We've known for a few weeks that Dallas-Fort Worth was growin'. Sure, it isn't swelling the fastest. That honor goes to Lincoln, a suburb outside of Sacramento, California, which had an explosive growth rate of 236 percent since the 2000 census, according to Forbes online, which paid an outside research firm to analyze the growth of our country's 'burbs -- sub-, ex- and otherwise.
But the DFW cuddles a dozen of the nation’s 100 fastest growing suburbs, a fifth of which are in Texas. Why Texas? Growth in Texas is almost completely unregulated, contributing mightily to housing affordability. Says Forbes: “There is plenty of supply to meet demand.” Downside: Transportation expenses are high.

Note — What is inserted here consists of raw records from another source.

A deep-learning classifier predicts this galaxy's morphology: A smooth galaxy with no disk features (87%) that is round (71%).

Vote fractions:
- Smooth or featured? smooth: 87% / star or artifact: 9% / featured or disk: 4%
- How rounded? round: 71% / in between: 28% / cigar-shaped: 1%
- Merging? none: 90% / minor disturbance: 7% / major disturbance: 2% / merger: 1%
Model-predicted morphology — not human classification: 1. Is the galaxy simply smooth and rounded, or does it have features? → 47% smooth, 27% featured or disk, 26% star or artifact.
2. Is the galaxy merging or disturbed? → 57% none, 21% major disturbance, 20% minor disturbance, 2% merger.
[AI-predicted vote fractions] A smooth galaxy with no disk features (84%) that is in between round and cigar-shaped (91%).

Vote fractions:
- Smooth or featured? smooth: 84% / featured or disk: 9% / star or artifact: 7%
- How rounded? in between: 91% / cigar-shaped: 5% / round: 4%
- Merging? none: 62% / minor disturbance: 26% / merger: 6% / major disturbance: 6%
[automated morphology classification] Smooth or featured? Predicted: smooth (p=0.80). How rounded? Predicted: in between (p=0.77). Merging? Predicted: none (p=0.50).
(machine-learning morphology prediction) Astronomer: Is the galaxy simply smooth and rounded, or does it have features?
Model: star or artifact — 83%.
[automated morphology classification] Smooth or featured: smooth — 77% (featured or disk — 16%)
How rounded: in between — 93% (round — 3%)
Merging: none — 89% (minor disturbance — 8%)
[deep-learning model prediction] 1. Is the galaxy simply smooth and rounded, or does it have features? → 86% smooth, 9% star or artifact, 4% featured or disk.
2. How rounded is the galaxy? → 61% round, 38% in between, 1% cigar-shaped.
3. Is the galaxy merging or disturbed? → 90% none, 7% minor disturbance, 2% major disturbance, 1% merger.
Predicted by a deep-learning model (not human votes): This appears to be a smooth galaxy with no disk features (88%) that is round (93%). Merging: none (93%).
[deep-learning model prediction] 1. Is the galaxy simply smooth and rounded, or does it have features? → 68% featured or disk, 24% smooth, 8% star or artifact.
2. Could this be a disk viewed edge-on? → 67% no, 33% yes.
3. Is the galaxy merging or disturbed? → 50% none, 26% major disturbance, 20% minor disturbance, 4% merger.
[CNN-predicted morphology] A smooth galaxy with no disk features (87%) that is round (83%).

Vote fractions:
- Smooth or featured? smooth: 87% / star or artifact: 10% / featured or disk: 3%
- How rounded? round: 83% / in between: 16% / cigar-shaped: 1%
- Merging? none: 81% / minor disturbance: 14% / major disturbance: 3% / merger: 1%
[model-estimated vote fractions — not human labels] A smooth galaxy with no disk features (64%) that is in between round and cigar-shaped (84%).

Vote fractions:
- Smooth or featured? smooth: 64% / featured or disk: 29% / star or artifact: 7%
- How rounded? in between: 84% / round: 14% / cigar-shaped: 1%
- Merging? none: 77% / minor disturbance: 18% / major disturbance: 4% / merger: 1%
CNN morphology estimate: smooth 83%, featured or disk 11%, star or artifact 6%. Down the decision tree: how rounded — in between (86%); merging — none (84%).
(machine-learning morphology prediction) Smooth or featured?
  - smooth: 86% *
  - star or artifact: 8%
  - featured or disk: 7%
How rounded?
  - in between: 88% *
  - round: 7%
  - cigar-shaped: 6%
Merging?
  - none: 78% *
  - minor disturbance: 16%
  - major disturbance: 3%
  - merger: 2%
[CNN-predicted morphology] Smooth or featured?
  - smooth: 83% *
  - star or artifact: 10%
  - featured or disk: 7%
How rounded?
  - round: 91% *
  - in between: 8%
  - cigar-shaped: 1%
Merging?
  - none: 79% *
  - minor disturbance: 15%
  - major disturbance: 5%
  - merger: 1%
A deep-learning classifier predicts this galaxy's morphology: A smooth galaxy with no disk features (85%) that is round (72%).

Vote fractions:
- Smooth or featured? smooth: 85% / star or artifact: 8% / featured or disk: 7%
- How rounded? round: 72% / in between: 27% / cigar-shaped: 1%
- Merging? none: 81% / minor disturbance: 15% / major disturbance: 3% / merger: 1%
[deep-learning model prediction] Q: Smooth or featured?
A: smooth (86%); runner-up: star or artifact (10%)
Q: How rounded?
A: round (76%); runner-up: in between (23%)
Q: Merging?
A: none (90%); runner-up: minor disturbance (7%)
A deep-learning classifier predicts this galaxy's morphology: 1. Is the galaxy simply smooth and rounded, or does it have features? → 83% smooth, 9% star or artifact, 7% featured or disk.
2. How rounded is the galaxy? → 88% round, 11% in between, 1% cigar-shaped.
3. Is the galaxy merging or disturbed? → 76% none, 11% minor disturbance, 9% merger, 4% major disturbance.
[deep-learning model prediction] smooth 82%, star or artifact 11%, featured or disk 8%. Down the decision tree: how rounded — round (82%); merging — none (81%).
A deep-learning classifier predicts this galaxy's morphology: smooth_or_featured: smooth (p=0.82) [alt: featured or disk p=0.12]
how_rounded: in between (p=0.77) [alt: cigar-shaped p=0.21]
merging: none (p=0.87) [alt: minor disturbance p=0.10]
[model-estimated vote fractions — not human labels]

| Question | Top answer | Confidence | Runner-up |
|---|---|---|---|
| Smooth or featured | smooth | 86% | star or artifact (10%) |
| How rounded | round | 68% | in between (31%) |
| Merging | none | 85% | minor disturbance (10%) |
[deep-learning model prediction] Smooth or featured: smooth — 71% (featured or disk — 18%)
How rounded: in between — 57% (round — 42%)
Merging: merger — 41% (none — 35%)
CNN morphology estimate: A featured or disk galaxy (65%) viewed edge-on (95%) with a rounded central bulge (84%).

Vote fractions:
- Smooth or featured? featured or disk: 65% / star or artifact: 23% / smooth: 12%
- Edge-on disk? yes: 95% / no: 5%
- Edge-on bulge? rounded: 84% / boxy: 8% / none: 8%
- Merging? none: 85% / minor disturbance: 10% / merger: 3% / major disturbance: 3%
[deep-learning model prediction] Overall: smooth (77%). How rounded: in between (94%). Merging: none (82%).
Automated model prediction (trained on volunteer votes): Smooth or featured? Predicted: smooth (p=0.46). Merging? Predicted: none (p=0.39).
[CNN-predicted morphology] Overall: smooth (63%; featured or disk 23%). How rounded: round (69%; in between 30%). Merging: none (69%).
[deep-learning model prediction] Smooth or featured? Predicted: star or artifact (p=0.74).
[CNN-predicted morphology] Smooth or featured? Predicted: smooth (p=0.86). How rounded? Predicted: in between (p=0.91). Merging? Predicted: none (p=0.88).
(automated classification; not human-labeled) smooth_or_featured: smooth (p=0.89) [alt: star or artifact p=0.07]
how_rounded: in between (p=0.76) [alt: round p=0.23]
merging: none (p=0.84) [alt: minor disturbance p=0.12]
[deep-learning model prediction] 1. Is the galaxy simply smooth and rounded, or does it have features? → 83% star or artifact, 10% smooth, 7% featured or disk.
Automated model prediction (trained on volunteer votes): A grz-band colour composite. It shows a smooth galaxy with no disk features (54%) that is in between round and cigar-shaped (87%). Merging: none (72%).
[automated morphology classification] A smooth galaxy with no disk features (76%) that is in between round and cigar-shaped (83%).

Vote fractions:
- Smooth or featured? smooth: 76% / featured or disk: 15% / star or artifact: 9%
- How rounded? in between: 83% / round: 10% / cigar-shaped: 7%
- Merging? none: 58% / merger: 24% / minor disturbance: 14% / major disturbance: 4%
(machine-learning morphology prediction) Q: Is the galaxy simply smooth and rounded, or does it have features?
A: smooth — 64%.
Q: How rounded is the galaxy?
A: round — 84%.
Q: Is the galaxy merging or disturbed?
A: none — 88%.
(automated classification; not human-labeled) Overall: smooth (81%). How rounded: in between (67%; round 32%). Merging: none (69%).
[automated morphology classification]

Top Texas burb on the list is Frisco, ranking 7th after three Arizona burbs dubbed Buckeye, Goodyear and Surprise (hey, spring-training home o' Your Texas Rangers), plus Plainfield, Illinois -- undoubtedly the new Plano. With a population of 80.5k, Frisco has surged 128 percent since 2000, though we think that’s mostly due to the more professional of the Rangers' franchises.
Other DFW growth spots are Wylie, ranking 8th with a population of 32.7k at 109.3 percent growth; McKinney, 13th with 107.5k at 91.7 percent; Rockwall, 21st with 32.2k at 73.2 percent; and Sachse, 22nd with 17.6k at 71.6 percent. Allen slips at 33rd, with a population of 45k at 62.5 percent.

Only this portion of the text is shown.